* _What is required_
From the article on helping a partner with anxiety below, copy the passage starting at "You’ve tried everything: listening" and ending at "without patronizing them.", word for word.

Article Author: Juice Staff

Article Date:

Partners dealing with anxiety together

You’ve tried everything: listening to their concerns, attempting to understand their fears, seeking the advice of friends and family. But taking care of a spouse who is battling anxiety can be draining. Their worries can spill over into other aspects of your life and, in turn, foster anxiety in you.

That’s why it’s critical to learn how to help your partner manage their anxiety so you can both thrive together. Sometimes, this is referred to as “co-regulation.”

Ways to help your partner deal with anxiety

Andrew King, PhD, a psychologist with Baptist Behavioral Health, offered some advice for spouses whose partners are battling anxiety.

1. Validate and acknowledge your partner's feelings without patronizing them.

Saying something like, "Snap out of it," or worse yet, "Calm down," will upset your partner, as people often can't fully control or understand the feelings they're having. Encourage your partner to talk about their anxiety: what does it feel like physically? It may be like a tightness in the chest.

Two questions you can usually ask are, "How are you feeling?" and "What thoughts are you having?" If your partner doesn't feel like talking, encourage him or her to write things down. Structuring thoughts and feelings through written language can make them less chaotic and more understandable. Allow your partner to choose whether they share those written thoughts and feelings with you. During anxious moments, you can even offer to take some deep breaths together.

* _The data_
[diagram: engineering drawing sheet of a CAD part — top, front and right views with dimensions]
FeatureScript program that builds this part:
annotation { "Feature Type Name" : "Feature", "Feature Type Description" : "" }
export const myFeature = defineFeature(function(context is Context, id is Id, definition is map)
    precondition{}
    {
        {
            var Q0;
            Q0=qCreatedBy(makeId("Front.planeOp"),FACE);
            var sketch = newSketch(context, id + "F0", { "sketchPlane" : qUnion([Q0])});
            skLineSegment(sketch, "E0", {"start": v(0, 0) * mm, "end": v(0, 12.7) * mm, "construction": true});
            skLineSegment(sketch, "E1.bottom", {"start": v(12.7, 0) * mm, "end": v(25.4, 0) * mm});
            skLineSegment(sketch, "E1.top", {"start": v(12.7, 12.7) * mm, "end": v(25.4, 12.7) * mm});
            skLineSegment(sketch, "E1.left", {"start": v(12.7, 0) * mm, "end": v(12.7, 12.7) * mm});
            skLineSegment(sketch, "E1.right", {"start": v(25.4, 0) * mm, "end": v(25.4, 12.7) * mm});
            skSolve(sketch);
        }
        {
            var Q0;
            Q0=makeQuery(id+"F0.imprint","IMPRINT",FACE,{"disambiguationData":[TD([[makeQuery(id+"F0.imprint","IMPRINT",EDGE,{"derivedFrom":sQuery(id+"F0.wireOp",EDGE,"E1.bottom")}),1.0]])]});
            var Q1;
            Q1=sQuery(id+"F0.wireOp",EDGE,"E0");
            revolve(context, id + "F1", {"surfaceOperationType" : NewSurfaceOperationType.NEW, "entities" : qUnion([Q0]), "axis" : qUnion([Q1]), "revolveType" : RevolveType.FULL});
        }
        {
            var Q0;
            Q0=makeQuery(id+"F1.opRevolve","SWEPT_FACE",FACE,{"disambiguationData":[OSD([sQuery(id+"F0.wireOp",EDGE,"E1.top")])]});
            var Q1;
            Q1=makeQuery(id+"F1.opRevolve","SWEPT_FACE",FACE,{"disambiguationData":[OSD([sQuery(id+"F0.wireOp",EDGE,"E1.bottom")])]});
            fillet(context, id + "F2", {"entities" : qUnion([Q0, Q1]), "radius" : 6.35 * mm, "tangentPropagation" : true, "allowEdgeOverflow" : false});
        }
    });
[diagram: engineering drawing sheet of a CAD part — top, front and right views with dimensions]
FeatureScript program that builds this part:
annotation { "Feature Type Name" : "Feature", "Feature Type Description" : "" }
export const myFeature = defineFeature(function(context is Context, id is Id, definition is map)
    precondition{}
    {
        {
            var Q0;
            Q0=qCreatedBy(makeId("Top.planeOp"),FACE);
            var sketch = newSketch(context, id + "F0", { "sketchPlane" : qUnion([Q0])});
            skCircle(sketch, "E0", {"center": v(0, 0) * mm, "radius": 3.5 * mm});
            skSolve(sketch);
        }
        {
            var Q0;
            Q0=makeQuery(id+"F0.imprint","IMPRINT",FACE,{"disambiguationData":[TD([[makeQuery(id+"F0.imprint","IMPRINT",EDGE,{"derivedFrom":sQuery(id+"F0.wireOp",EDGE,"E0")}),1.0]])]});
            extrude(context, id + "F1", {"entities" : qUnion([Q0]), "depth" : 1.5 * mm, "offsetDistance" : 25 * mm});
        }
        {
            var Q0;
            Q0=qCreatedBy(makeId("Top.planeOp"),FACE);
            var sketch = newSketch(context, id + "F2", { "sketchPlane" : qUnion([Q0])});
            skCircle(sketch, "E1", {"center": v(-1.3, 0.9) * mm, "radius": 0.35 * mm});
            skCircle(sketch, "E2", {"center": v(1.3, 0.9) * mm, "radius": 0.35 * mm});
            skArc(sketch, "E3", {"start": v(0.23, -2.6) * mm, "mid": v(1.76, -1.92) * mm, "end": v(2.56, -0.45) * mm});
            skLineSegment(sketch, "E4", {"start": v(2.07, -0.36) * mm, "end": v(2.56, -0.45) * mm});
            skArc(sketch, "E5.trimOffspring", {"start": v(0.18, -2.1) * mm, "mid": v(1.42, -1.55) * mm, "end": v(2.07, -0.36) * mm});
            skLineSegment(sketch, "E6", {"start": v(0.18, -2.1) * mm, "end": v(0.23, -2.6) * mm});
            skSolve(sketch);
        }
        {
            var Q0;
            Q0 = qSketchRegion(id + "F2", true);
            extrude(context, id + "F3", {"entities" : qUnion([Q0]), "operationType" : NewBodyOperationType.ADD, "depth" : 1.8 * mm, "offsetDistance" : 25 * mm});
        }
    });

* _Written answer_
You’ve tried everything: listening to their concerns, attempting to understand their fears, seeking the advice of friends and family. But taking care of a spouse who is battling anxiety can be draining. Their worries can spill over into other aspects of your life and, in turn, foster anxiety in you.

That’s why it’s critical to learn how to help your partner manage their anxiety so you can both thrive together. Sometimes, this is referred to as “co-regulation.”

Ways to help your partner deal with anxiety

Andrew King, PhD, a psychologist with Baptist Behavioral Health, offered some advice for spouses whose partners are battling anxiety.

1. Validate and acknowledge your partner's feelings without patronizing them.